USE OF PROCEEDS AND HEDGING

 

The net proceeds from the sale of the Notes will be used as described under “Use of Proceeds” in the accompanying Prospectus Supplement.

 

To provide a hedge to TMCC, an affiliate of Barclays Capital Inc. will enter into a swap agreement with TMCC. Under the swap agreement, TMCC will make payments linked to the London interbank offered rate in respect of a notional principal amount equal to the aggregate principal amount of the Notes during the term of the Notes in exchange for receiving payments equal to interest due in respect of the Notes from the affiliate of Barclays Capital Inc.

 

PS-6

 

CLEARANCE AND SETTLEMENT

 

The Issuer expects that delivery of the Notes will be made against payment therefor on the Original Issue Date. Under Rule 15c6-1 of the Securities Exchange Act of 1934, as amended, trades in the secondary market generally are required to settle in two Business Days, unless the parties to any such trade expressly agree otherwise.
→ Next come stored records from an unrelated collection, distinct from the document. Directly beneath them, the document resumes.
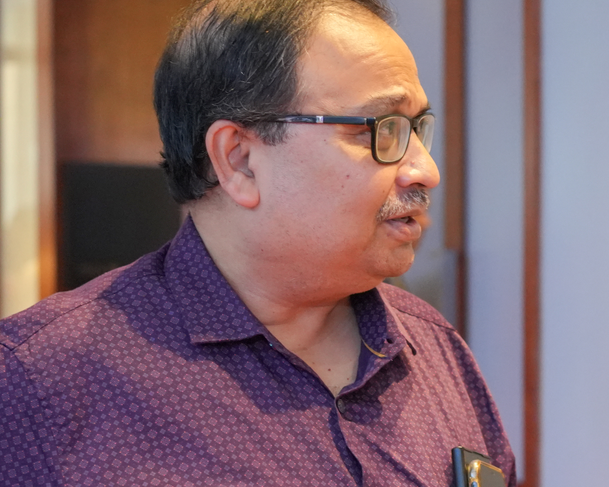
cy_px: 344
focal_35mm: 98
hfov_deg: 19.1
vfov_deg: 15.7
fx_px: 1766
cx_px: 575
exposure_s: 1/200
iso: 4000
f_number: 2.8
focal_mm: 35
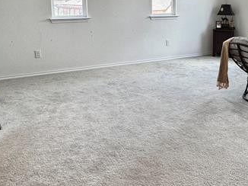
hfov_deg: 41.2
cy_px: 53
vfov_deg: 32.4
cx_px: 198
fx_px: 315
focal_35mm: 44
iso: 100
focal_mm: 2.22
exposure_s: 1/120
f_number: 2.2
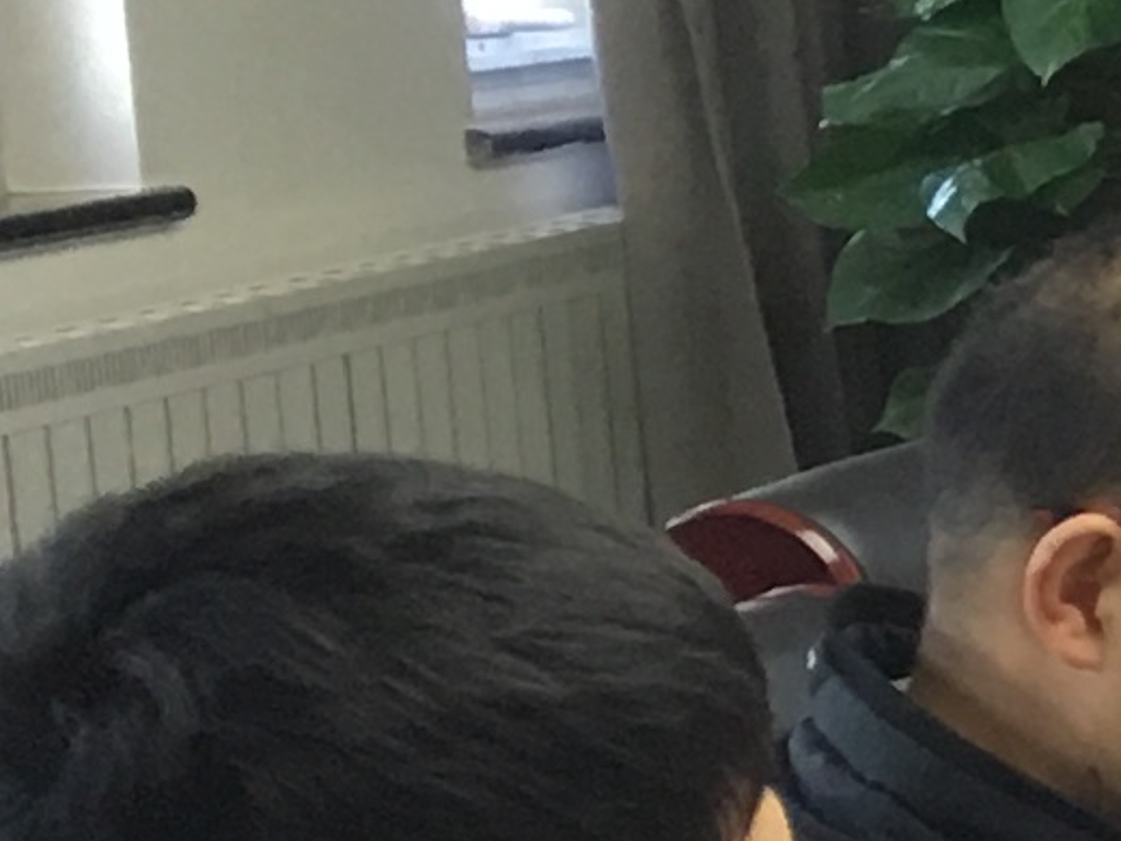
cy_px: 921
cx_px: 4083
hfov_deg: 7.1
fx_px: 7286
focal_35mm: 225
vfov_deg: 6.6
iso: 50
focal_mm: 4.15
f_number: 2.2
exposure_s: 1/17
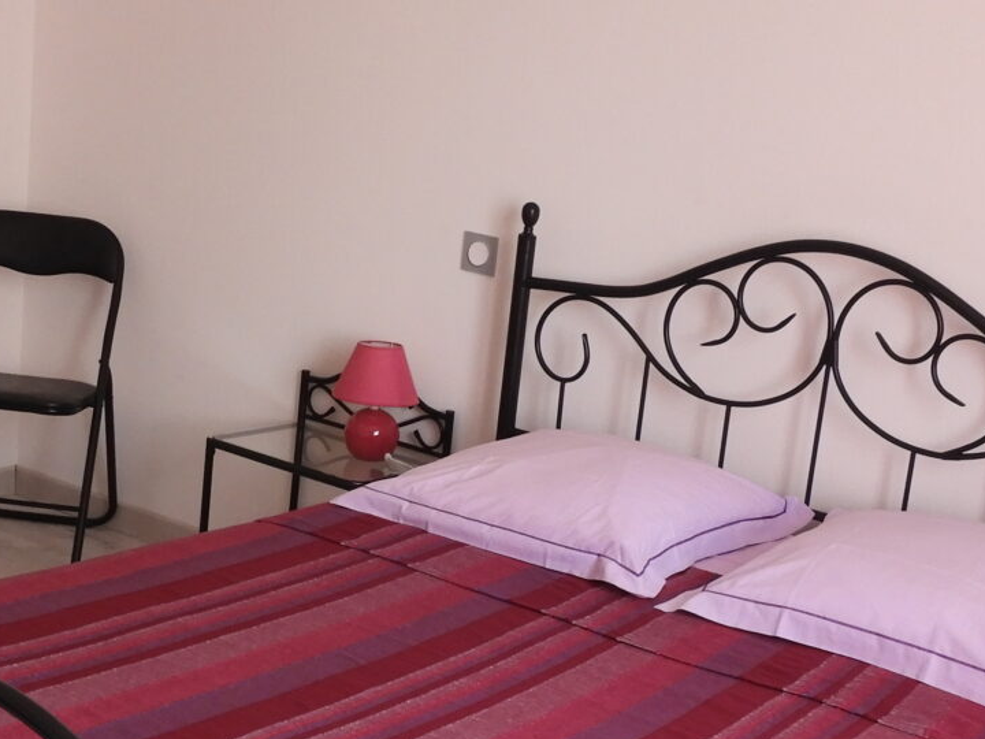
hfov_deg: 30.3
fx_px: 1821
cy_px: 471
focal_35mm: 64
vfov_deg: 22.9
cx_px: 467
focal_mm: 4.3
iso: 200
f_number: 3.3
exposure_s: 1/30
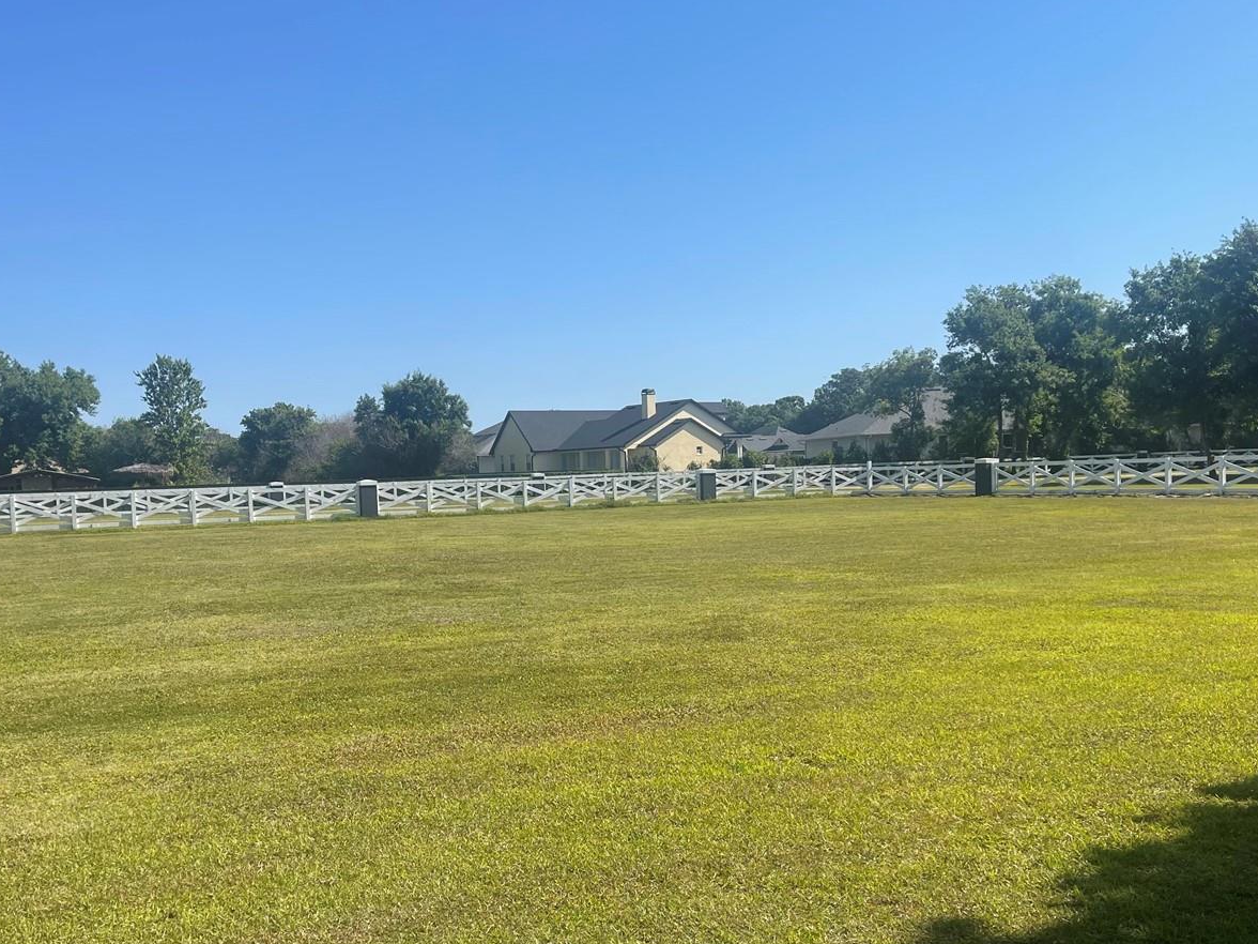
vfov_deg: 41.7
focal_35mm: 34
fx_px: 1236
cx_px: 538
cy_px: 550
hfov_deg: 53.8
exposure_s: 1/3663
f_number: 1.6
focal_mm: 5.1
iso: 32
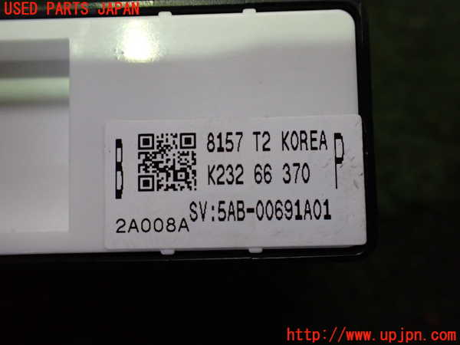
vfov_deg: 46.8
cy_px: 172
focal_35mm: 30
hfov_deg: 60.0
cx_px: 230
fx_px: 399
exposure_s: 1/125
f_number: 2.3
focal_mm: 5.4
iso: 800
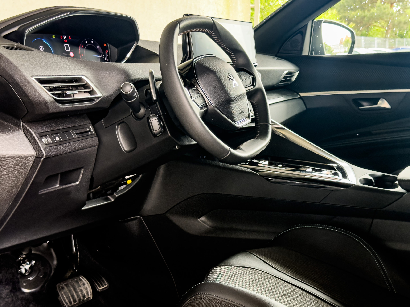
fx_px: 569
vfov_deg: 30.3
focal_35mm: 48
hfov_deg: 39.7
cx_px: 205
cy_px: 154
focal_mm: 6.86
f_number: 1.8
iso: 320
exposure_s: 1/40
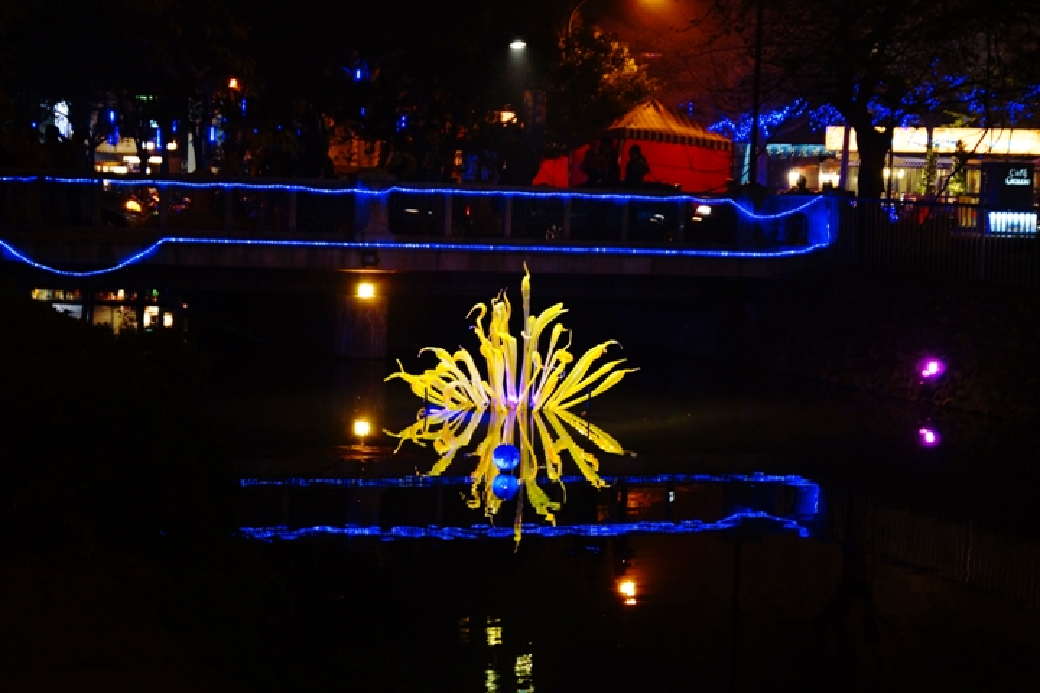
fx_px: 2166
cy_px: 346
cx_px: 520
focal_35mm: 75
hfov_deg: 27.0
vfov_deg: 18.2
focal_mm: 50
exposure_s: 1/20
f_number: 2.8
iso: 800
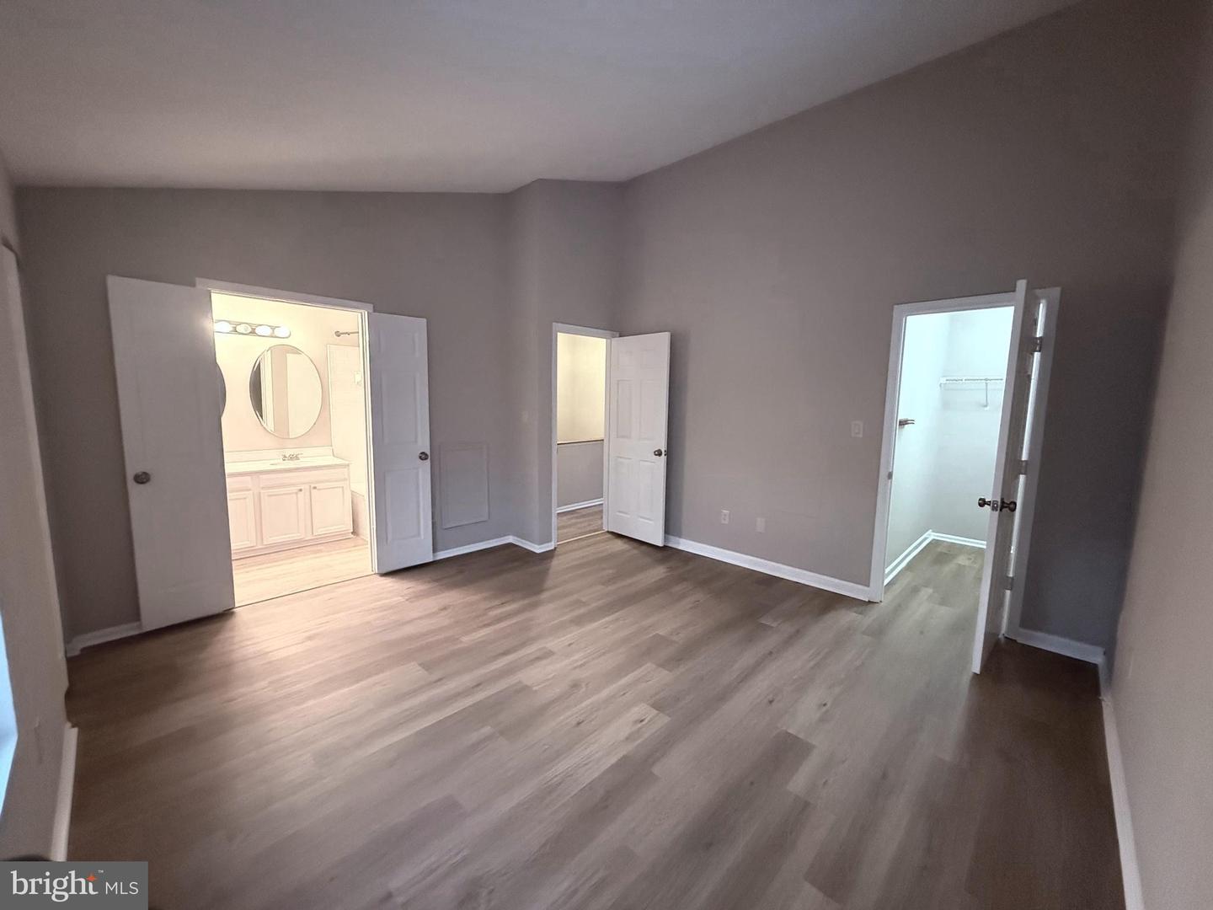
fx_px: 491
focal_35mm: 14
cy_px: 455
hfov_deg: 102.1
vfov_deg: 85.7
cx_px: 606
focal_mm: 2.22
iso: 1250
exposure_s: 1/60
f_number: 2.2
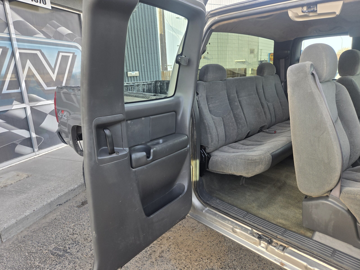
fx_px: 239
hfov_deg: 73.9
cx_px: 180
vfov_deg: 58.9
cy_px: 135
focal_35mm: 23
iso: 80
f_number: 1.8
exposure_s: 1/508
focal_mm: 5.4
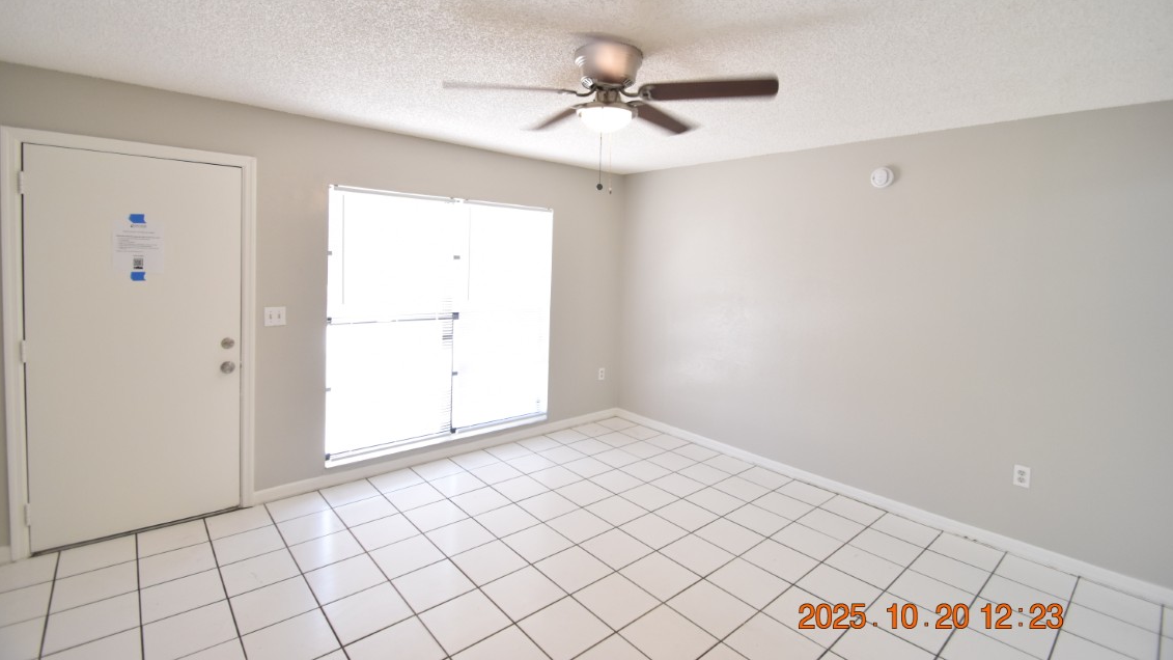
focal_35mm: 16
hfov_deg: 99.4
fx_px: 498
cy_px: 278
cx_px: 579
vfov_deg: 66.7
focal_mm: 10
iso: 800
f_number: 3.5
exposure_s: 1/60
Accordingly, purchasers who wish to trade the Notes more than two Business Days prior to the Original Issue Date will be required to specify alternative settlement arrangements to prevent a failed settlement and should consult their own investment advisor.

 

LEGAL MATTERS

 

In the opinion of the General Counsel of TMCC, when the Notes offered by this Pricing Supplement and the accompanying Prospectus Supplement have been executed and issued by TMCC and authenticated by the trustee pursuant to the Indenture, dated as of August 1, 1991, between TMCC and The Bank of New York Mellon Trust Company, N.A. (“BONY”), as trustee, as amended and supplemented by the First Supplemental Indenture, dated as of October 1, 1991, among TMCC, BONY and Deutsche Bank Trust Company Americas (“DBTCA”), formerly known as Bankers Trust Company, as trustee, the Second Supplemental Indenture, dated as of March 31, 2004, among TMCC, BONY and DBTCA, and the Third Supplemental Indenture, dated as of March 8, 2011, among TMCC, BONY and DBTCA (collectively, and as the same may be further amended, restated or supplemented, the “Indenture”), and delivered against payment as contemplated herein, such Notes will be legally valid and binding obligations of TMCC, enforceable against TMCC in accordance with their terms, except as may be limited by bankruptcy, insolvency, reorganization, moratorium or similar laws relating to or affecting creditors’ rights generally (including, without limitation, fraudulent conveyance laws), and by general principles of equity including, without limitation, concepts of materiality, reasonableness, good faith and fair dealing and the possible unavailability of specific performance or injunctive relief, regardless of whether considered in a proceeding at law or in equity. This opinion is given as of the date hereof and is limited to the present laws of the State of California and the State of New York. In addition, this opinion is subject to customary assumptions about the trustee’s authorization, execution and delivery of the Indenture and its authentication of the Notes and the enforceability of the Indenture with respect to the trustee and other matters, all as stated in the letter of such counsel dated January 24, 2018 and filed as Exhibit 5.1 to TMCC’s Registration Statement on Form S-3 (File No. 333-222676) filed with the Securities and Exchange Commission on January 24, 2018.